Text shown:
In patients with STEMI, minimising the time to CAG and subsequent reperfusion therapy is essential.1-3 At present, prompt diagnosis of STEMI can be made by ambulance paramedics in approximately 95% of all patients.32 However, our study showed that in 2.3% of patients with symptoms and an ECG compatible with STEMI, a different diagnosis was present. In these patients, CAG is not beneficial and may even be unfavourable. In other words, time pressure may compromise accuracy and may lead to inappropriate activation of the catheterisation laboratory. This may result in delay in establishing the right diagnosis and delivery of appropriate treatment with possibly serious consequences in patients in whom an initial diagnosis of STEMI was made inappropriately. Performing a CAG as the initial diagnostic test may also cause some delay, as echocardiography or CT may be a more appropriate initial test to exclude a diagnosis of STEMI and to differentiate it from other conditions, depending on the clinical situation.

Antithrombin and antiplatelet therapy was also administered in the ambulance to patients who did not have STEMI. Although their use is beneficial in patients with STEMI, these agents are contraindicated in at least some conditions mimicking STEMI, especially in those requiring surgery, and may have influenced the clinical course in these patients by aggravating the underlying condition or inducing complications. Two patients who received antithrombin and antiplatelet therapy died, one with an aortic dissection and one with a subarachnoidal haemorrhage, although the role of aspirin, heparin and clopidogrel on their clinical course is not clear. In patients with an aortic dissection misinterpreted as AMI and treated with thrombolytics, lethal results have been reported.23,24

Limitations

We could not define patient characteristics that identified patients with an alternative diagnosis. Although absence of previous episodes of angina and of pathological Q waves is present in a large majority of patients with an alternative diagnosis, the specificity of these two parameters is far below clinical application.

Data extracts:
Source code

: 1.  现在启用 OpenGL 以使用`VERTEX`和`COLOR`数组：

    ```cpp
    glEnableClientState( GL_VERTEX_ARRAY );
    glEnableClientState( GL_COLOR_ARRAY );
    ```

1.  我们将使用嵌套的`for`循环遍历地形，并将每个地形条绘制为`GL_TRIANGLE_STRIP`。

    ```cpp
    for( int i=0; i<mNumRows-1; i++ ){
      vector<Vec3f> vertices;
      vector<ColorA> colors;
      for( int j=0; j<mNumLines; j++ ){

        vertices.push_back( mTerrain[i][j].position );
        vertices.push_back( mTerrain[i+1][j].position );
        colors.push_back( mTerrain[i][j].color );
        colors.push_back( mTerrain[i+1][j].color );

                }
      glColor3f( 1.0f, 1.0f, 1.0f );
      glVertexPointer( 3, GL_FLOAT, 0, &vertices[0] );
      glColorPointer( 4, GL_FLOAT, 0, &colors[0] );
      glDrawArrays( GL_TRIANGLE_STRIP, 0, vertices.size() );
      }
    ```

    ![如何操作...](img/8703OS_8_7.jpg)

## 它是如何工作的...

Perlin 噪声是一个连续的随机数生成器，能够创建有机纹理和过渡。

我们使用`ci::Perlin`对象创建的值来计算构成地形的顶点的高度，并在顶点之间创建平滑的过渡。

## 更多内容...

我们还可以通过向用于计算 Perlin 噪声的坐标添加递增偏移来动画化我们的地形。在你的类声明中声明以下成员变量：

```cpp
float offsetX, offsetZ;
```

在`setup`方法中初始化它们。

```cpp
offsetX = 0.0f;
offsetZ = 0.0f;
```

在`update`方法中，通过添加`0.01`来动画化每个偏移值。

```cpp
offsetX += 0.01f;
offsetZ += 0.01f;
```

Work to complete:
1. Please write out the passage on STEMI misdiagnosis word for word, starting with "We could not" and going on through "below clinical application.".
2. Extend the passage on STEMI misdiagnosis from the point where it stops.
The records have nothing to do with the passage on STEMI misdiagnosis.

Answers for the exercise:
1.
We could not define patient characteristics that identified patients with an alternative diagnosis. Although absence of previous episodes of angina and of pathological Q waves is present in a large majority of patients with an alternative diagnosis, the specificity of these two parameters is far below clinical application.

2.
This is a single-centre study representing only one of the various prehospital diagnostic strategies for STEMI. Considering the known shortcomings of retrospective studies, inaccuracies may have occurred during analysis and some patients may have been misclassified or excluded in the study. Furthermore, with our number of patients included in the analysis, the findings of this study may be influenced by chance. Future larger volume, multicentre studies may thus be warranted.

Conclusion

Our study shows a 2.3% incidence of a final diagnosis other than STEMI in 820 patients with suspected STEMI referred for primary PCI. The diagnoses included cardiac, vascular, neurological, thoracic and abdominal conditions. The clinical characteristics of these patients could not differentiate them from patients with STEMI. Overall, mortality at 30 days was three out of 19 patients, two of whom had received antithrombin and antiplatelet therapy. Depending on the clinical situation, a diagnostic CAG is often necessary but echocardiography or CT may be a more appropriate initial diagnostic test to exclude a diagnosis of STEMI and to differentiate it from other conditions. Thus, maintaining a high clinical suspicion of conditions mimicking STEMI is crucial as the advantages of timely intervention in patients with STEMI should be balanced against the possible risks caused by antithrombin and antiplatelet therapy and by a delay in the treatment of the underlying disease in case of misdiagnosis.